From the data below, please reproduce exactly everything from the line that contains "some Apple shares today?" down to the line that contains "Recruitment 2026: LDRT", with both ends included.

[[ INPUT FOR THIS TASK open ]]

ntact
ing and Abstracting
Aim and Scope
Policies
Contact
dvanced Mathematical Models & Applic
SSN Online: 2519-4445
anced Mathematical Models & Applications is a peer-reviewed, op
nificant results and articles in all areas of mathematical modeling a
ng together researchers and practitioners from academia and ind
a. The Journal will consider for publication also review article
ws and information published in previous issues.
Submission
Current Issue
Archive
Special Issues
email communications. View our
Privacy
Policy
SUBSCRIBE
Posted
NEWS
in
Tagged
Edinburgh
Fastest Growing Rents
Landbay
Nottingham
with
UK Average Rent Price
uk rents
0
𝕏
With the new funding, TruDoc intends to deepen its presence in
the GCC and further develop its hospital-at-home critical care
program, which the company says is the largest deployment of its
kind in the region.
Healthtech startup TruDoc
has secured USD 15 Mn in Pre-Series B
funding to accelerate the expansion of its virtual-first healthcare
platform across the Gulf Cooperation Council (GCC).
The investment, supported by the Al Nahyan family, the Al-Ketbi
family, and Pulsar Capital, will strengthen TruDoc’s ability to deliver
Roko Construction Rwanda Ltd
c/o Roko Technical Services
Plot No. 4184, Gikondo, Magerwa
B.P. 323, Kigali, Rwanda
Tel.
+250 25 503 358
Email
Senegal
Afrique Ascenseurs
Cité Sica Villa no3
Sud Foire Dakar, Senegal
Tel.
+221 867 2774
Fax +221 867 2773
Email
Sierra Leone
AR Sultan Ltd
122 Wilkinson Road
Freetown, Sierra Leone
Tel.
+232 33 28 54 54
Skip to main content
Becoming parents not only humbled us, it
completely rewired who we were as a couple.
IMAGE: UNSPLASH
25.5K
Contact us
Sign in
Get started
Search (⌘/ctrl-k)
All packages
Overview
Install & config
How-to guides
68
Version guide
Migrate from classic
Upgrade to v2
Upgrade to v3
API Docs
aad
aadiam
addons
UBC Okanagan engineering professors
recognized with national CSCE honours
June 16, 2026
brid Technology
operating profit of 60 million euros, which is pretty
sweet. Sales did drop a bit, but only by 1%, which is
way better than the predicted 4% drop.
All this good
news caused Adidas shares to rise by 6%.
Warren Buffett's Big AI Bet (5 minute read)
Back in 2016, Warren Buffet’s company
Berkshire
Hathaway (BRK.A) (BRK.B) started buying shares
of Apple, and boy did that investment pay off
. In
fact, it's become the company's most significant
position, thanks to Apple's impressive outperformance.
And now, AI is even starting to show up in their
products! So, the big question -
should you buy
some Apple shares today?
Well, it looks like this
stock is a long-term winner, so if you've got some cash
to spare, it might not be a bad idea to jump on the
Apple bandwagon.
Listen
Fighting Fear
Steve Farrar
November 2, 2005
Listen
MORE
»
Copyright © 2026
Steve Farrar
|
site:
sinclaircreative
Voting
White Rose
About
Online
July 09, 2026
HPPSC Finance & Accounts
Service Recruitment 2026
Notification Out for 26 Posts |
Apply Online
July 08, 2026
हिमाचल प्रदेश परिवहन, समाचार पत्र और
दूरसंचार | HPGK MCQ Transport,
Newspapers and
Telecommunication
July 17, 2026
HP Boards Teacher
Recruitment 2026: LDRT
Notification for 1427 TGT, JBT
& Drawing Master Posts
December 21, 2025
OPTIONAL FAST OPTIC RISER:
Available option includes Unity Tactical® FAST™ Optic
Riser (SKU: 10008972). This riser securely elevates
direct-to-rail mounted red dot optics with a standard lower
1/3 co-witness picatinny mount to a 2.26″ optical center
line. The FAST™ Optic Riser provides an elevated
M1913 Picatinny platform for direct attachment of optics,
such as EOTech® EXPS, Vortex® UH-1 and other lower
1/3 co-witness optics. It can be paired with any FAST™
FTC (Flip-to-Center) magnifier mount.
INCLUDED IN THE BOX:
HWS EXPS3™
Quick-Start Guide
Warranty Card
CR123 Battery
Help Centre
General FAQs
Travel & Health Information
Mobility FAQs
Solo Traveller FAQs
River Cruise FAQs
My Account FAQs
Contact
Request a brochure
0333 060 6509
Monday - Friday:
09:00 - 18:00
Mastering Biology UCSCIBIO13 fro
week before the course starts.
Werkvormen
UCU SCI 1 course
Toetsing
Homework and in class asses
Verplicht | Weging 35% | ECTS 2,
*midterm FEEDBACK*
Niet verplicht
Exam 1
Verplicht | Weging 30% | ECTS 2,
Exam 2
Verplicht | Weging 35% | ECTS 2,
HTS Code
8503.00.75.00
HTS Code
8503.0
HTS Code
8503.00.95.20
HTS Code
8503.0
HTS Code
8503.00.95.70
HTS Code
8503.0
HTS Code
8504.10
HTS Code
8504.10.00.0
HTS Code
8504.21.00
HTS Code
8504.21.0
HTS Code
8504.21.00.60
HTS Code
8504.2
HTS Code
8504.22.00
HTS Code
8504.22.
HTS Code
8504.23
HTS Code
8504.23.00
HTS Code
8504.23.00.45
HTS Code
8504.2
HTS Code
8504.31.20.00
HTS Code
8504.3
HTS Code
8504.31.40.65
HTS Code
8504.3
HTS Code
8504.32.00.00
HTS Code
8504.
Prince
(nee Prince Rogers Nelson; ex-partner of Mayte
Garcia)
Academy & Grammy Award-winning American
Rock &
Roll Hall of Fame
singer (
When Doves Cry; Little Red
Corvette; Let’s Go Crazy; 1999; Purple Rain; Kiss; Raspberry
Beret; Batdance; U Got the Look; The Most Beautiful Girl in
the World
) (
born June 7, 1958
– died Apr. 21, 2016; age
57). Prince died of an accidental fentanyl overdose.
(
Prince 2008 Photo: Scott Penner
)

[[ INPUT FOR THIS TASK closed ]]

## SOLUTION:
some Apple shares today?
Well, it looks like this
stock is a long-term winner, so if you've got some cash
to spare, it might not be a bad idea to jump on the
Apple bandwagon.
Listen
Fighting Fear
Steve Farrar
November 2, 2005
Listen
MORE
»
Copyright © 2026
Steve Farrar
|
site:
sinclaircreative
Voting
White Rose
About
Online
July 09, 2026
HPPSC Finance & Accounts
Service Recruitment 2026
Notification Out for 26 Posts |
Apply Online
July 08, 2026
हिमाचल प्रदेश परिवहन, समाचार पत्र और
दूरसंचार | HPGK MCQ Transport,
Newspapers and
Telecommunication
July 17, 2026
HP Boards Teacher
Recruitment 2026: LDRT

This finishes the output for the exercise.